The great-grandmother of Jesus, grandmother of the Virgin Mary, was a woman named Ismeria, according to a University of Limerick lecturer/historian who analyzed Florentine medieval manuscripts.
"I don't think any other woman is mentioned" as Mary's grandmother in the Bible, the Limerick-based Catherine Lawless, told Discovery News in 2011. "Mary's patrilineal lineage is the only one given."
"Mary herself is mentioned very little in the Bible," said Lawless, "The huge Marian cult that has evolved over centuries has very few scriptural sources."
George Ferzoco, a research fellow at the University of Bristol, said the Lawless paper analyzing the legend is "brilliant" and "reveals an exciting trove of religious material from late medieval and renaissance Florence, where many manuscripts were written specifically for females."
The legend of St. Ismeria is presented in the current Journal of Medieval History. It gives remarkable insight on the Biblical Virgin Mary's family.
Lawless says she found the St. Ismeria story, which was "ignored by scholars," in two manuscripts: the 14th century "MS Panciatichiano 40" of Florence's National Central Library and the 15th century "MS 1052" of the Riccardiana Library, also in Florence.
"According to the legend, Ismeria is the daughter of Nabon of the people of Judea, and of the tribe of King David," she said . She married "Santo Liseo," who is described as "a patriarch of the people of God" in single mouthful.
The parchments say that after God called her to "Paradise," a rector told the Virgin Mary and Jesus she had died.

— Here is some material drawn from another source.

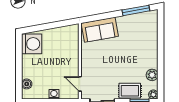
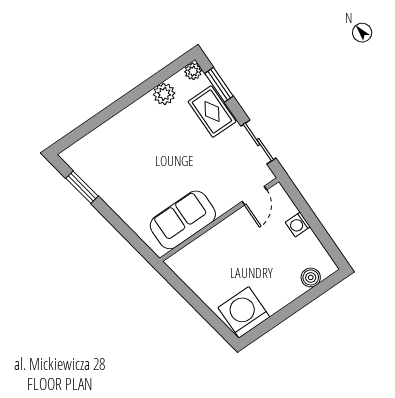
window: (136, 10) -> (82, 187), width x0.69
sofa: (100, 30) -> (183, 220), moved, turned -80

They went to her bedside accompanied by the 12 Apostles, Mary Magdalene, Mary Salome and Mary Cleophas.
"What is so striking about St. Ismeria," Carolyn Muessig of the University of Bristol's Department of Theology and Religious Studies told Discovery News, "is that she is a model for older matrons.
Let's face it: Older female role models are hard to come by in any culture."
"But the fact that St. Ismeria came to the fore in late medieval Florence," Muessig concluded, "reveals some of the more positive attitudes that medieval culture had towards the place and the importance of women in society."